A Monroe, New York, man became the unwitting middleman in a sweepstakes-style international lottery scam that had the potential of bilking tens of thousands of dollars from its victims, police said.
Monroe police Detective Jim Frankild worked with Warminster, Pa., police to investigate the scam, which, according to Frankild, went like this: A con man calls an elderly Warminster woman and tells her that she's the second-place winner of the Canadian lottery, even though she never played. The victim is asked to send cash by Federal Express to a Monroe post office box as a fee on taxes for the $400,000 prize.
When the woman called the con artist with the tracking number, he then told her the first-place lottery winner had been deported as an illegal immigrant. As a result, the grand prize of $800,000 also would go to the woman. The con man asks her to send $8,000 more to cover the fees for taxes.

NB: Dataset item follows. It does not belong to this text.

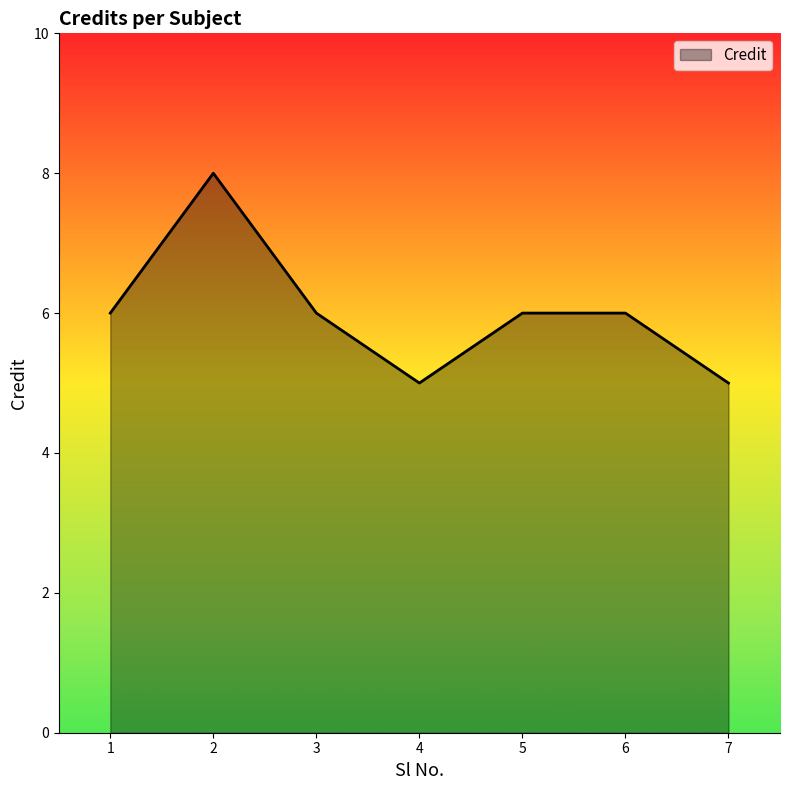

How many lines are shown in the chart?

1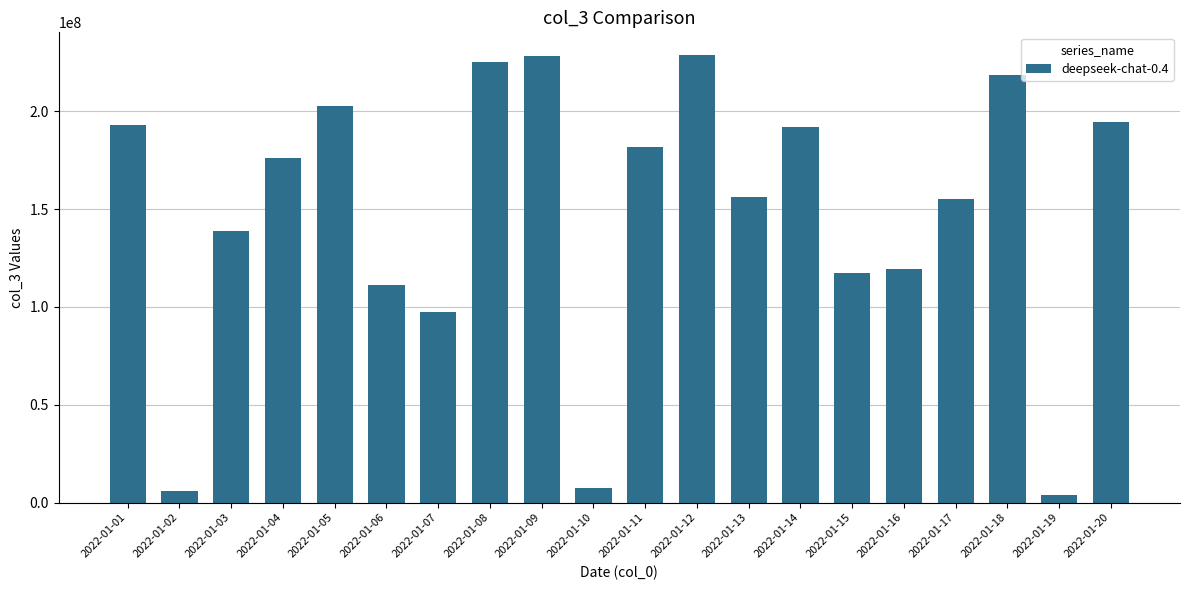

Is it true that the value at 2022-01-15 is 117195928?

True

But a FedEx employee, who apparently asked the woman about the packages, grew suspicious when she told him the story. The employee called Warminster police, who asked Monroe police to investigate the post office box.
Monroe officers did and recovered another five FedEx envelopes containing $36,890 in cash. The packages came from multiple locations and as far away as California. Police also recovered the $12,000 sent by the Warminster woman.
Detectives traced the registration of the post office box to a 52-year-old man, who claimed to have been fooled by a friend. The man told police that he was asked by the friend to open the post office box and to forward the packages - which he believed to be documents - to an international charity abroad. The man, who was not charged with a crime, is helping detectives.
The investigation traced all the initial phone calls and the final forwarding addresses in the scam to locations outside of the United States. The FBI is still tracking them for leads.
Meanwhile, Monroe police warn all seniors to be aware. The con men try to discourage victims from telling anyone else that they have been contacted, said Frankild.
"It is important that if someone falls for these scams, that they immediately contact their local police," he said.